Long Live The Dyes!

According to Silas Thorla, Furmin Dye (the 20th child of Ezekiel Dye) told him that a "Tom" Dye settled in Parkersburg, West Virginia. "He was a "wild one", something like a typical cowboy. He would hit the settlement with a whoop and a hurrah riding an Indian pony. Long live the Dyes!"

The relationships that are evolving in this family history are summarized in the following combination of text and figures. This is truly a work in progess and I take this opportunity to thank those that have shared information with me.

Middlesex County, New Jerseyis the starting point for the following analyses. Emphasis is on the movement of the children of John Laurens Dey from Middlesex County, New Jersey, located by the red dot on the map below.

The focal point, for family history reasons, is Ezekiel Dye who migrated to Westmoreland County, Pennsylvania (just south of Pittsburgh) and then to Renrock, Ohio.

The figure below is an abreviated family tree starting with John Laurens Dey of Middlesex County, New Jersey, showing the first four generations of some of his descendants. The emphasis was on selecting those family members who migrated from Middlesex County, New Jersey.

This may help keep the relationships between these individuals and the areas they migrated to in perspective. As noted previously, there were a number of migration paths followed by these dyes and an understanding of the history of this family requires the chronology of their movements as fundamental background. In the following figure the migration paths are shown by bold lines. The Dyes that migrated are numbered and the migration paths are numbered and dated accordingly.
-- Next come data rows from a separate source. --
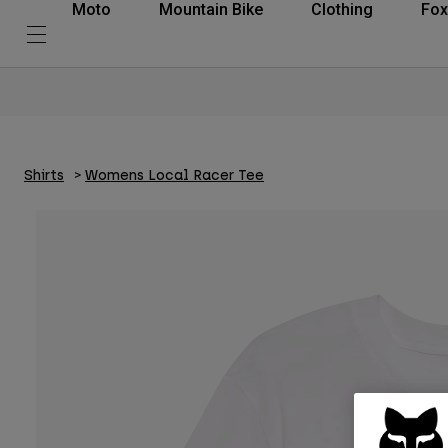
Moto
Mountain Bike
Clothing
Fox
Shirts
Womens Local Racer Tee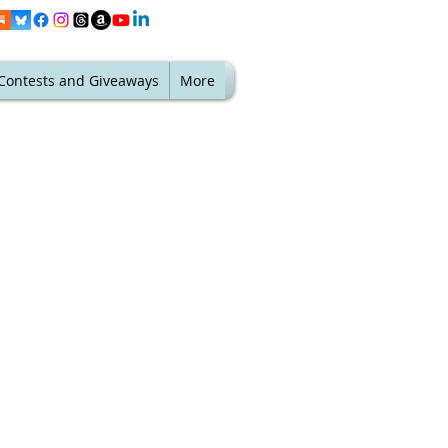
Contests and Giveaways
More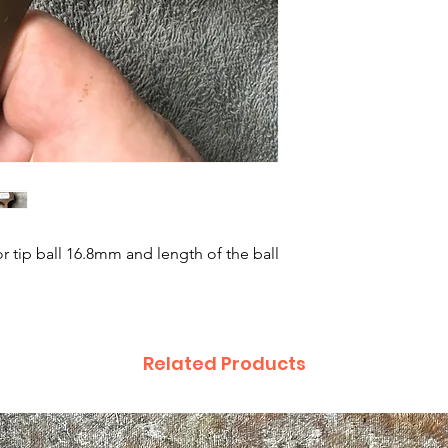
r tip ball 16.8mm and length of the ball
Related Products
Clearly, there must be a more systematic way to chart the migrations.

Migration Times and Paths

  1. ~1776 : John Dye (2) and Amos Dye (4) from Middlesex County, New Jersey to Prince William County, Virginia

  2. ~1782 : Vincent Dye (1) from Middlesex County, New Jersey to Prince William County, Virginia

  3. ~1789 : Ezekiel Dye (3) from Middlesex County, New Jersey to Westmoreland County, Pennsylvania

  4. ~1805 : John Dye (2) and John Dye (9) from Prince William County, Virginia to Lawrence Township, Washington County, Ohio

  5. ~1806 : Ezekiel Dye (3) from Westmoreland County, Pennsylvania to Morgan County, Ohio (Renrock)
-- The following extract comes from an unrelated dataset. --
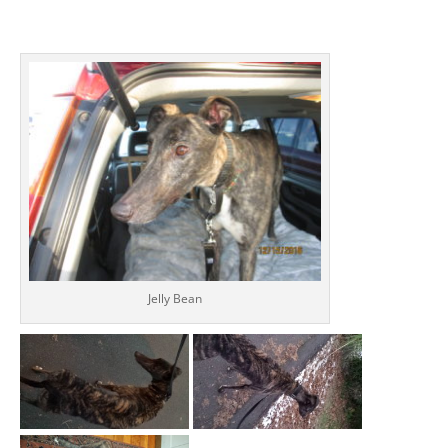
Jelly Bean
  6. ~1806 : Thomas Dye (8), Ruben Dye (7), and John Dye (10) and from Prince William County, West Virginia to Wood County, West Virginia

  7. ~ 1808 : John and William Dye, sons of William Dye to Mason County, Kentucky

  8. ~1819 : Thomas Dye (8) from Wood County, West Virginia to Meigs County, Ohio

  9. 1820 - 1850 : Intermarriage between Ezekiel Dye's family (children and grandchildren including Lucinda Dye, Anna Isabella Dye, Ezekiel Dye, and Amos Dye) and his brother John Dye's family (children and grandchildren including Samuel Dye, John W. Dye, Elizabrth,and Sophia Dye).

  10. 1843 : Henry Dye (11) from Wood County, West Virginia to Vinton County, Ohio

  11. ?1858 : Thomas Dye (8) from Meigs County, Ohio to Lawrence Townshop, Washington County, Ohio.

    The red dot (4) marks the location of Moss Run in Washington County, Ohio where John Dye settled from 1803-1807 . 1 marks the location of West Newton, Pennsylvania where Ezekiel Dye lived for several years prior to his departure for 2 - Renrock in the time period 1803-1806. 3 marks the location south of Antioch, Monroe County, Ohio, settled by Daniel Dye and his sones in 1813. 5 marks the location of Dyesville settled by Thomas Dye in 1819. 6 marks Hamden, Vinton County, Ohio where Henry Dye moved in 1837.

    At this scale, one inch (approximately the distance between Stubenville, Ohio and Wheeling, West Virginia is about 20 miles. Thus, John and Ezekiel's families were about 20 miles apart. John and Daniel's families were about 15 miles apart. Dyesville is about 30 miles from Renrock and about 5 miles from Hamden. Although not meant to be precise, these measures give the reader a sense of the distance separating these families.